=== Do this ===
Could you pick up the timeboxing piece below, the one on how too much time, money and love can kill innovation, and carry it on from its final sentence?

=== Extract to read ===
++++++

Timeboxing. Get in Survival Mode.

In real life when it gets tough, e.g. with little air left under water, or just some drops of drinking water left in the desert – you are going into survival mode. You will focus on what is essential to be successful.

Let’s limit time when you work on your ideas. Iteration by iteration.

(c) David Wingate/123rf.com

I found the following notes from one of our visits to the Silicon Valley.

How to kill Innovation…
> too much time
> too much money
> too many people
> too much love
> too much hate

Dr. Guido Jouret, CTO Cisco Emerging Technologies Group

I don’t know about you, but it got me.

Don’t we usually tend to get (or give) more time, or more money, or even staff up a project team? And we mean well.

Or, imagine how much you were in love with your new idea, found it hard to go ask for feedback, found it hard to accept the feedback. Too much love.

++++++

=== Dataset entries ===
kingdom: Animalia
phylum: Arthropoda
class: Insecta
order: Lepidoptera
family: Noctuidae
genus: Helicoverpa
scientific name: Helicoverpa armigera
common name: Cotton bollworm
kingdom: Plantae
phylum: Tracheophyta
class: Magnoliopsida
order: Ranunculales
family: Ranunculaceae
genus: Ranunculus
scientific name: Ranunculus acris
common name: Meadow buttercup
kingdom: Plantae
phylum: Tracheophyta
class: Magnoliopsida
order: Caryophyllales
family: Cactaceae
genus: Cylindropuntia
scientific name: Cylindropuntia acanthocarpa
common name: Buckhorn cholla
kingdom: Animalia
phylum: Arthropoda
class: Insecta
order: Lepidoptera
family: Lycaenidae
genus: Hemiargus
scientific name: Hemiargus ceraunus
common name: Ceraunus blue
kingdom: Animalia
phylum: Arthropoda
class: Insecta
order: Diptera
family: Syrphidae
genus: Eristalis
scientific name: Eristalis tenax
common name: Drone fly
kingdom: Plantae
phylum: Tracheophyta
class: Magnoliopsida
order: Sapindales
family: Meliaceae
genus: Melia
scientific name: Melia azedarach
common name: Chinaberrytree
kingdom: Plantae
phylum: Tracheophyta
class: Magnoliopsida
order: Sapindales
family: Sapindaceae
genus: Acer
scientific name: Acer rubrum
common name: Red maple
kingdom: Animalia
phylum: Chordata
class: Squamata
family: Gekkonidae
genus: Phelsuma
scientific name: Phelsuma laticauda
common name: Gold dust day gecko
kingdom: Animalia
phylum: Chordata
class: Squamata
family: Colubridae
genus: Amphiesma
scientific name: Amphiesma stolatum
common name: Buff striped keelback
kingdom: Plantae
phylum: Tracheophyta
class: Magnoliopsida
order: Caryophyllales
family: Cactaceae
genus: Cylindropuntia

++++++

=== Exercise response ===
Or, then the opposite: so many around you that didn’t like what you and you’re team were working on. It threatened them. Or, they just didn’t like the name of it. They would find so many ways to try to deviate you from your course.

Focus on the Peak of Creativity – repetitively!!!

Let’s take a closer and pragmatic look at “too much time”.

In our coaching experience we’ve observed that the teams wouldn’t need much time to get started and be creative. And also quite quickly they would reach a peak of creative productivity and then it would start to slowly drop. You could observe the first members of the team checking their blackberries.

A good moment to halt and have them show what they had. As we had familiarized them with the concept of Pitch and Watering Hole, we were well set up to have a very productive series of iterations.

illustration © Lars Diener-Kimmich

We call it Timeboxing. A “box” (on a timeline) that you enter to work on only a few very specific, highly focussed topics. And then you exit the “box” to have your artefact (result) evaluated.

We’d give them 30, 45 or 60 minutes to prepare a next pitch.

We’d give them 5 minutes to pitch. See my post “Pitching and Watering Hole. Months become Days.” for more.

It’s really tough in the beginning.

Many will first react defensively. It’s quite counter-intuitive to achieve better results with less time.

The secret is to work in iterations, step-by-step. Automatically the teams will focus on the key elements in the beginning, the bigger questions. And once these are settled, they’ll turn their attention to more details.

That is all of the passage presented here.